Friday, February 6, 2009

Flotsam

Flotsam (flŏt'sum) noun – American Heritage Dictionary

a. Wreckage or cargo that remains afloat after a ship has sunk.
b. Floating refuse or debris.
c. Discarded odds and ends.
d. Vagrant, usually destitute people.

The brief definitions above are much more succinct than I could be at explaining the figurative reason I included the word flotsam in the title of my blog. Through my ups and downs I feel like I have accumulated a collection of odds and ends in my psyche that need to be discarded…or shared. I also like the word for commercial reasons because it’s catchy and full of angst and goes good with “forty” and it will still be catchy should this blog(ugh) last long enough to be changed to Flotsam at Fifty one day.

Through my previous posting of the two parts of my Blog Manifesto, I have given you the how and the why of my essays.
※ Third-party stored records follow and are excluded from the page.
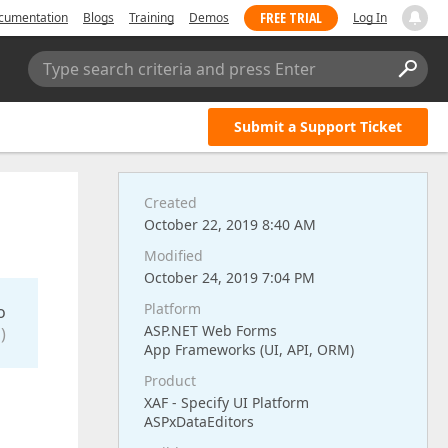
FREE TRIAL
cumentation
Blogs
Training
Demos
Log In
Type search criteria and press Enter
Submit a Support Ticket
Created
October 22, 2019 8:40 AM
Modified
October 24, 2019 7:04 PM
Platform
o
ASP.NET Web Forms
)
App Frameworks (UI, API, ORM)
Product
XAF - Specify UI Platform
ASPxDataEditors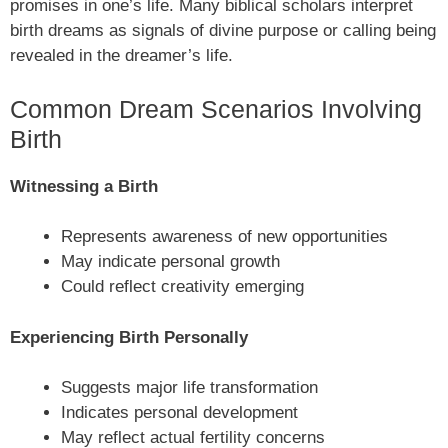
promises in one’s life. Many biblical scholars interpret
birth dreams as signals of divine purpose or calling being
revealed in the dreamer’s life.
Common Dream Scenarios Involving
Birth
Witnessing a Birth
Represents awareness of new opportunities
May indicate personal growth
Could reflect creativity emerging
Experiencing Birth Personally
Suggests major life transformation
Indicates personal development
May reflect actual fertility concerns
Now let me tell you a little about the who and maybe it will all come together in the end and make my blog a must-read amongst the literati.

I’ve earned my hard-won experience through a divorce, a couple of live-ins, other failed relationships, failed business ownership, financial ups and downs and struggles with type II manic-depression (more on that in a later essay.) Oh and I have a chronic illness, Chron’s Disease, that has humbled me more times than I can count when compared to the physical suffering of others.
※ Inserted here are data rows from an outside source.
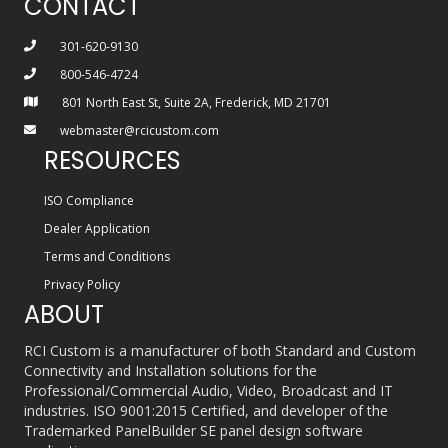
CONTACT
301-620-9130
800-546-4724
801 North East St, Suite 2A, Frederick, MD 21701
webmaster@rcicustom.com
RESOURCES
ISO Compliance
Dealer Application
Terms and Conditions
Privacy Policy
ABOUT
RCI Custom is a manufacturer of both Standard and Custom
Connectivity and Installation solutions for the
Professional/Commercial Audio, Video, Broadcast and IT
industries. ISO 9001:2015 Certified, and developer of the
Trademarked PanelBuilder SE panel design software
Due to a surgery I had seventeen years ago relating to Chron’s (rhymes with phones), my system doesn’t absorb the vitamin B-12 like it should and when that is deficient it literally causes the emotions of regret and remorse to be overwhelming at times in ones brain. Ironically, it took an episode of the hospital show, House, to teach me that fact and how important it is for me to give myself shots of said vitamin.
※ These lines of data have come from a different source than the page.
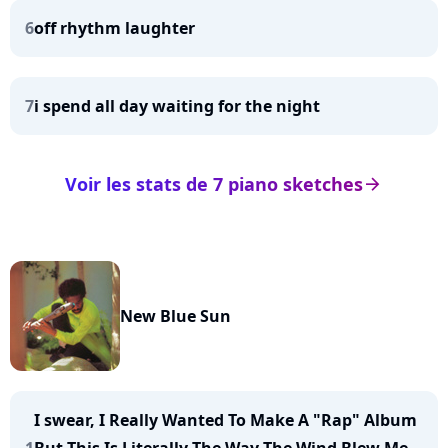
6
off rhythm laughter
7
i spend all day waiting for the night
Voir les stats de 7 piano sketches
arrow_right
New Blue Sun
I swear, I Really Wanted To Make A "Rap" Album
I didn’t try any illegal substances (emphasis on the past tense and please, please don’t say anything to my parents) until I was thirty-five but subsequently tried everything short of injecting anything into my body. Because I got married right out of college and was married throughout my twenties I’ve often said I lived my twenties in my thirties and it’s leaked over into my forties!

Thank God, I’m more prone to obsession and compulsion than I am to addiction because although I do feel that it has given me a practical education when it comes to the debate about illegal drugs in our city and in society (more on that in a later essay); when it’s said and done, it’s all just so much playing with fire.

Don’t read too much into it but here’s a Haiku that I wrote about that…

untitled (addiction)

my mind toys with it-
something that cannot be reigned
passing hand o’er flame

Although I was raised in the south and my parents are from rural Alabama, my sister and I were raised in a very un-prejudiced household and I think that seeming dichotomy is born of the strong faith our parents share.

My last girlfriend was a twenty-three year old Nigerian model and student and she is among a handful of African-American women that I have dated. They were all thirty or under save one and for a middle-aged male that can’t afford a Corvette, it was always about the age and not the ethnicity (more on that in a later essay too.) I’ve dated more women in their twenties than I can count and it’s all a grand confluence of my personal Peter Pan Syndrome crashing into their issues with daddy and everyone wins.

Look at the third definition for Flotsam above, “vagrant, usually destitute people.” Like so many in today’s America, I feel like I’ve been a paycheck or extended illness away from destitution almost constantly over the last umpteen years. There’s also a personal moral destitution I’ve felt at times or at least touched and it’s something that infuses the very relevant views I have on issues confronting all of us.

Perhaps more than anything though, as I go through what I generously hope is middle age for me, the emotional flotsam that has seemingly broken away from my very soul has made me feel truly mortal for perhaps the first time in my life.

To be precise, I think my broad experience makes me someone whose opinion is worth considering on a wide range of cultural and social issues. I humbly ask that you consider my viewpoint as that of a self-professed unnervingly human and capable everyman; a Jimmy Stewart or Tom Hanks if you will, for the blogosphere.